For instance, when the market announces terrible news about a company I am holding, I will not panic about selling my stock because the price is going down. When something like this occurs during my investment journey, I will read the news about the stock market. I will then re-analyze the stock position, whether it is still a great investment valuation wise. If I do not see why I should sell the stock position, I usually will use this opportunity to increase my stake in the company. Yes, I am talking about buying more shares of the company when the price is going down. I do not panic to quickly sell my stocks just because of the market noise that’s happening. If the company I am invested in is still a great business and profitable in the long term, I will continue holding them as my stock investment.
Have
a Long-term Thinking.
Furthermore, trading
too much has high costs, including taxes on gains. If you occasionally trade
rather than regularly, after owning stocks for at least a year, the long-term
capital gains rate is 15 to 20 percent. Instead of listening to and trading on
short-term market noise, investors are better off ignoring it and focusing on
the long term.
Many declines and upsurges are driven by computer algorithms
designed to trade automatically in response to certain price movements. Many of
these programs sell automatically when the average price of a stock has
declined by 10 percent. This trading is so massive it depresses prices. Much of
the noise you hear about volatility stems from this type of institutional
trading.
So, instead of
listening to market noise and haplessly trading like a scared rat caught in a
maze and bombarded by stimuli, put your phone down, relax, and keep your eyes
on the prize: your long-term portfolio.
As I became more
experienced in stock investing using value investing methodology, I now ignore
the market noise in the stock market. I am accustomed to seeing my portfolio
fluctuate up and down in value. If you can’t stomach a fifty percent drop in
portfolio value, you should not be in the stock market. It is normal to see
your portfolio fluctuate in value. Do not worry about the short-term investment
horizon and instead look at the long-term investment horizon. If you are a
value investor like I am, you pick great companies at great value when
investing. You want to make sure that the companies you are purchasing will
still be in business decades ahead.
I am not worried about what will happen to my portfolio value in
the short-term. All I care about is that I know that I bought great companies
at a great and reasonable price. I want to hold these companies for a long-term
period and only see the performance result couple of years ahead. I know by
doing this, I can perform better with my stock investment.

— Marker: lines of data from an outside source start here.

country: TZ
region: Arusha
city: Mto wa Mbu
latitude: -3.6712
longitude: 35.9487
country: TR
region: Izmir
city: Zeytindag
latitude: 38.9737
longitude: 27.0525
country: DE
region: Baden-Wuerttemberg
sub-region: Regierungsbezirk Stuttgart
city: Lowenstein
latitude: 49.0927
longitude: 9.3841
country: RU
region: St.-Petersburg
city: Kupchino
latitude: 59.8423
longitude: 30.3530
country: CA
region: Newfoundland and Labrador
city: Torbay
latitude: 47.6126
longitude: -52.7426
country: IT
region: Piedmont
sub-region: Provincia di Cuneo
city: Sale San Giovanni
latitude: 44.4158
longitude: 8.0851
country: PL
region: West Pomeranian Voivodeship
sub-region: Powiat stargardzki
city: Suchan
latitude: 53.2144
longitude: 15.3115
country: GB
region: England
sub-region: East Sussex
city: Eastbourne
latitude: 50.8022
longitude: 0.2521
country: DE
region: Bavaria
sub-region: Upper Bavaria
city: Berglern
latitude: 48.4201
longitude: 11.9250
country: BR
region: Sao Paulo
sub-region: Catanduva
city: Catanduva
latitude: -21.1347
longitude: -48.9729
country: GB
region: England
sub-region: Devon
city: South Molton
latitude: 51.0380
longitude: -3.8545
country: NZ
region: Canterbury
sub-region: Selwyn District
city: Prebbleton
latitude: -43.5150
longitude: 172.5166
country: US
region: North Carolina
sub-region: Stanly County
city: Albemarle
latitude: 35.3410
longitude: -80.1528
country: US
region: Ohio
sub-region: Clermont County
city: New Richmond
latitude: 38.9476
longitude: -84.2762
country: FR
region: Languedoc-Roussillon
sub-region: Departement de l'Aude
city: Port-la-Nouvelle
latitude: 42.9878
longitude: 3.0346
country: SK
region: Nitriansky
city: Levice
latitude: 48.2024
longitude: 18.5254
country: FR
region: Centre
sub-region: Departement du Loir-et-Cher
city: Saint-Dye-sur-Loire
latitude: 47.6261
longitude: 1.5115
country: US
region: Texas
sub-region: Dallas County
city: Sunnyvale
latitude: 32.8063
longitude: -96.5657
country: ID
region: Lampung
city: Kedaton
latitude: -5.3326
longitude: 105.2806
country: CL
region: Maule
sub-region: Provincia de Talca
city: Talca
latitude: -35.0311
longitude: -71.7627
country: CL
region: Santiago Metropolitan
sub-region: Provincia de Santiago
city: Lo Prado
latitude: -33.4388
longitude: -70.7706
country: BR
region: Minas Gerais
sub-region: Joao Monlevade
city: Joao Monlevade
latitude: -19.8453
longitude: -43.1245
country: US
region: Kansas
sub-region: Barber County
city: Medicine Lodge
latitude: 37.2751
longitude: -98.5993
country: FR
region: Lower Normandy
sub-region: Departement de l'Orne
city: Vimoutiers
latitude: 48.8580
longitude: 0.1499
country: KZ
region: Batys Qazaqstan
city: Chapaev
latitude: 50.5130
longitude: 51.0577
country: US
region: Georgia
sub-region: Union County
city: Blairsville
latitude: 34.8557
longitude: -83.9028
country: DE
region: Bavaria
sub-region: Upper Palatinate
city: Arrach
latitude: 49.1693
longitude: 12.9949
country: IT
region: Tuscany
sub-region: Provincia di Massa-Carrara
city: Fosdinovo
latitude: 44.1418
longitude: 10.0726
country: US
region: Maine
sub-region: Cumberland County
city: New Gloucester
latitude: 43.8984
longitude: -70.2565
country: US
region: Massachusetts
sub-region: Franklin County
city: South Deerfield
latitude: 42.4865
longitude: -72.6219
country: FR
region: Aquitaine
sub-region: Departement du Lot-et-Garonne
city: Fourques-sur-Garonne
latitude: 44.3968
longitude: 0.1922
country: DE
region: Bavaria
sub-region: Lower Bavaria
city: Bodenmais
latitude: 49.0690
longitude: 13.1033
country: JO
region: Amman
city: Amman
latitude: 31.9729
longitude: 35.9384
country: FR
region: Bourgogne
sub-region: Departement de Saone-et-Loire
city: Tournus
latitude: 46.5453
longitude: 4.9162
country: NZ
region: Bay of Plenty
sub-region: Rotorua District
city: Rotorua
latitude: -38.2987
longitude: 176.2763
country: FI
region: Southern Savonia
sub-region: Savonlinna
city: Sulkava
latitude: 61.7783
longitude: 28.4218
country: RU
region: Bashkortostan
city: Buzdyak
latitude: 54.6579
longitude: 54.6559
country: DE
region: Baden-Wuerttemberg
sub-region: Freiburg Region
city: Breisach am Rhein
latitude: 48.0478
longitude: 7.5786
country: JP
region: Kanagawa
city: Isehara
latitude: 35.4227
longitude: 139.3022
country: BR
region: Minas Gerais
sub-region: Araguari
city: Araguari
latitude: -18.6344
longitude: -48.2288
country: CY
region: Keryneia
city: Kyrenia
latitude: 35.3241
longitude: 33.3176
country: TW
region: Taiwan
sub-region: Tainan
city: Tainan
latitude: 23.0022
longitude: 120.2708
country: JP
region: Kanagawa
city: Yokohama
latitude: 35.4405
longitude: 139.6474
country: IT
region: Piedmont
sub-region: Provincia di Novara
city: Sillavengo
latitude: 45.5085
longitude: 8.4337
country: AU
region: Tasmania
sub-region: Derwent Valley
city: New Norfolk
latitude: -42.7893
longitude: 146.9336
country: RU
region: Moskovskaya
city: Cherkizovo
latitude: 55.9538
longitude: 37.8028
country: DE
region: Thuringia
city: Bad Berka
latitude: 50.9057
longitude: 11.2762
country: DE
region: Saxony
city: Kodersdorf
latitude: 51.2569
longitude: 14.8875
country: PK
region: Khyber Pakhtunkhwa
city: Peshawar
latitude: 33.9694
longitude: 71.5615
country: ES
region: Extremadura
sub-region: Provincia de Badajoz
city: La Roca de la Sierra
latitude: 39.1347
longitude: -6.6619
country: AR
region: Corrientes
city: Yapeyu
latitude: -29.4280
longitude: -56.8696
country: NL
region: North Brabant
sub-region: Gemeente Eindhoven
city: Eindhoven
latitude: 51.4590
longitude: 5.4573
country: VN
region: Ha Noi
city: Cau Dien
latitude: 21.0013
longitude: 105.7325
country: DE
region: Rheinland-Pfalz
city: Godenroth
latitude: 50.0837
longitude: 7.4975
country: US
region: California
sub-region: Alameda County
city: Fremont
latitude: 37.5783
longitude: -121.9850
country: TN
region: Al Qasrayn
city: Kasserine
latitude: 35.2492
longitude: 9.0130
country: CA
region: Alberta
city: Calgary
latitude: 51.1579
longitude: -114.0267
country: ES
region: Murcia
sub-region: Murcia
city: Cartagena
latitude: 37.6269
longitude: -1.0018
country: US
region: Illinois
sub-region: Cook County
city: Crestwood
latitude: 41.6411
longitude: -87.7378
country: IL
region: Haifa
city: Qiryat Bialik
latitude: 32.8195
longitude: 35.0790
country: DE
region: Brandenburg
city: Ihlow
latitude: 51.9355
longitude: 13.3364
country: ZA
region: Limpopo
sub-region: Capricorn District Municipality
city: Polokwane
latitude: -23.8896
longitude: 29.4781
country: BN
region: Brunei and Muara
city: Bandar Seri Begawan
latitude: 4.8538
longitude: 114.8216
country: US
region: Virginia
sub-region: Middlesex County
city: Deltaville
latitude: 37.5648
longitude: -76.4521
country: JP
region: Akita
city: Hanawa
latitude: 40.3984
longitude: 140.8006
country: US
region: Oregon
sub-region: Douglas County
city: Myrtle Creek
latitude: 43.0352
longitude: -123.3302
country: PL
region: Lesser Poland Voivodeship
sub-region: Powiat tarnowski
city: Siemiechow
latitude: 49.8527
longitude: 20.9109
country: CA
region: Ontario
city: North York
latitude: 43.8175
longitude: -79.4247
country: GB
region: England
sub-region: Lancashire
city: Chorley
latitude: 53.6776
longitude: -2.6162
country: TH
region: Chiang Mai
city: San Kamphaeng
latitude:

This is true when I am managing my stock portfolio. By applying value investing methodology and focusing long-term, I am doing very well with my stock investing. You can see my live portfolio page if you want to see proof of my performance over the years of managing my own portfolio.
Bottom
Line
I hope this article I have written can help readers
understand what market noise really is. I hope I explained why you, as an
investor, should ignore the market noise. Do not make a decision just because
you are panicking. You do not want to make an irrational decision when it comes
to stock investing. It’s best if you read up books on stock investing. This can
help you prevent from making a poor decision.
As a value investor, you want market noise to be used to your advantage. Do not worry about the short-term fluctuation that’s happening in the market. Instead, remember always to buy stocks as if you are buying the whole business. Okay, that is it for now. I hope this article can be useful for you guys.